O novo recorde vem acompanhado de uma retomada da inadimplência que interrompeu três meses de queda e subiu para 29,6%. Para a entidade, o cenário é reflexo direto da política monetária restritiva. A pesquisa revela ainda que a dificuldade de honrar compromissos financeiros está se tornando mais persistente.
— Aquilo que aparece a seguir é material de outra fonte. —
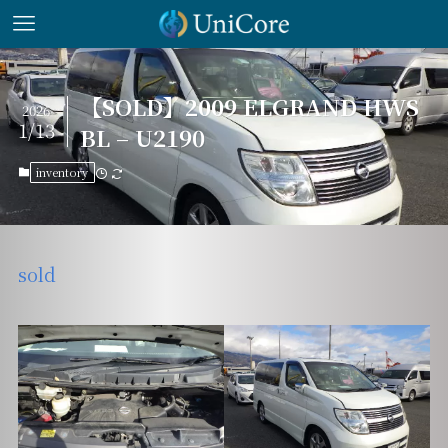
【SOLD】2009 ELGRAND HWS
2026
1/13
BL – U2190
inventory
sold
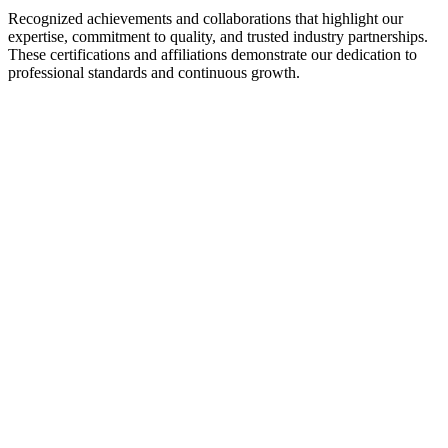
Recognized achievements and collaborations that highlight our
expertise, commitment to quality, and trusted industry partnerships.
These certifications and affiliations demonstrate our dedication to
professional standards and continuous growth.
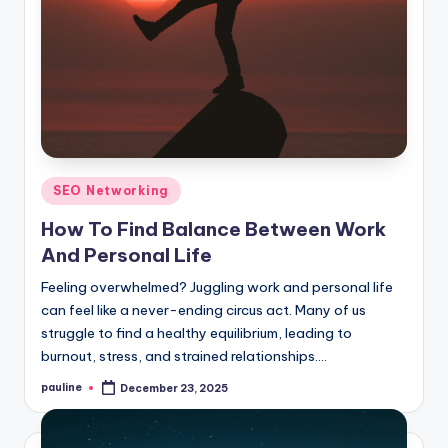
Posted
SEO Networking
in
How To Find Balance Between Work
And Personal Life
Feeling overwhelmed? Juggling work and personal life
can feel like a never-ending circus act. Many of us
struggle to find a healthy equilibrium, leading to
burnout, stress, and strained relationships.…
pauline
December 23, 2025
Posted
by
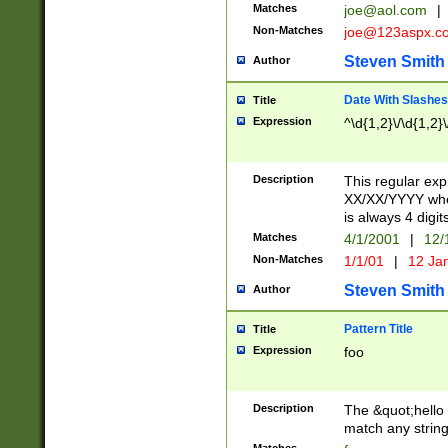
Matches
joe@aol.com
|
Non-Matches
joe@123aspx.c
Steven Smith
Author
Date With Slashes
Title
Expression
^\d{1,2}\/\d{1,2}\
Description
This regular exp
XX/XX/YYYY wher
is always 4 digit
Matches
4/1/2001
|
12/
Non-Matches
1/1/01
|
12 Ja
Steven Smith
Author
Pattern Title
Title
Expression
foo
Description
The &quot;hello 
match any string 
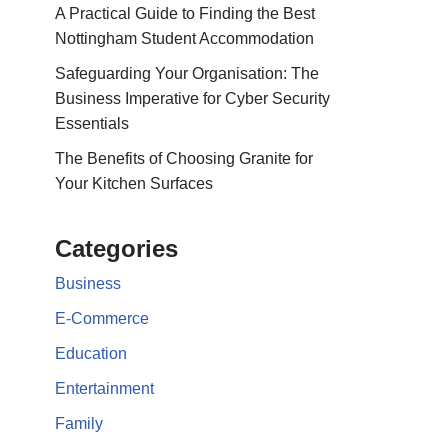
A Practical Guide to Finding the Best
Nottingham Student Accommodation
Safeguarding Your Organisation: The
Business Imperative for Cyber Security
Essentials
The Benefits of Choosing Granite for
Your Kitchen Surfaces
Categories
Business
E-Commerce
Education
Entertainment
Family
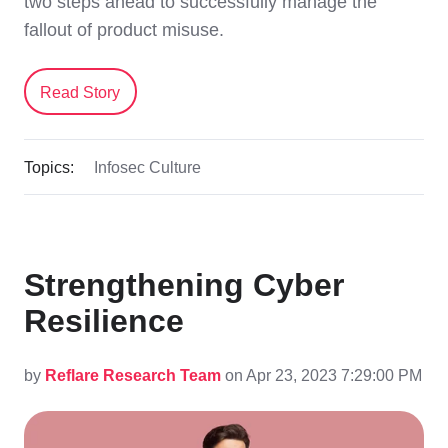
two steps ahead to successfully manage the
fallout of product misuse.
Read Story
Topics:
Infosec Culture
Strengthening Cyber
Resilience
by
Reflare Research Team
on Apr 23, 2023 7:29:00 PM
O tempo médio de atraso dos pagamentos subiu para 65,1 meses, o nível mais alto registrado desde o fim de 2024. Além disso, a fatia de consumidores inadimplentes por mais de 90 dias avançou para 49,5%, evidenciando que os atrasos estão cada vez mais longos.
"O aumento do endividamento preocupa, não costumamos ver este nível, mas o crescimento da inadimplência preocupa ainda mais porque é mais um sintoma do estrago que este longo período de aperto monetário com a alta Selic provoca no orçamento das famílias brasileiras", analisa Fabio Bentes, economista-chefe da CNC. O percentual de famílias que declaram não ter condições de pagar suas dívidas em atraso no próximo mês ficou em 12,6%, valor superior ao registrado no mesmo período do ano passado (12,3%).
O avanço do endividamento em fevereiro foi impulsionado majoritariamente pelas famílias de maior renda (acima de cinco salários mínimos) que utilizam o crédito como estratégia para manter o padrão de consumo sem desmobilizar capital próprio. Entre as famílias com renda superior a dez salários mínimos, o endividamento saltou de 65,5% em 2025 para 69,3% em 2026. Por outro lado, a inadimplência castiga as famílias mais pobres. No grupo com renda de até três salários mínimos, o percentual de contas em atraso manteve-se elevado em 38,9%, e quase uma em cada cinco dessas famílias (18,6%) afirma não ter condições de quitar suas dívidas pendentes.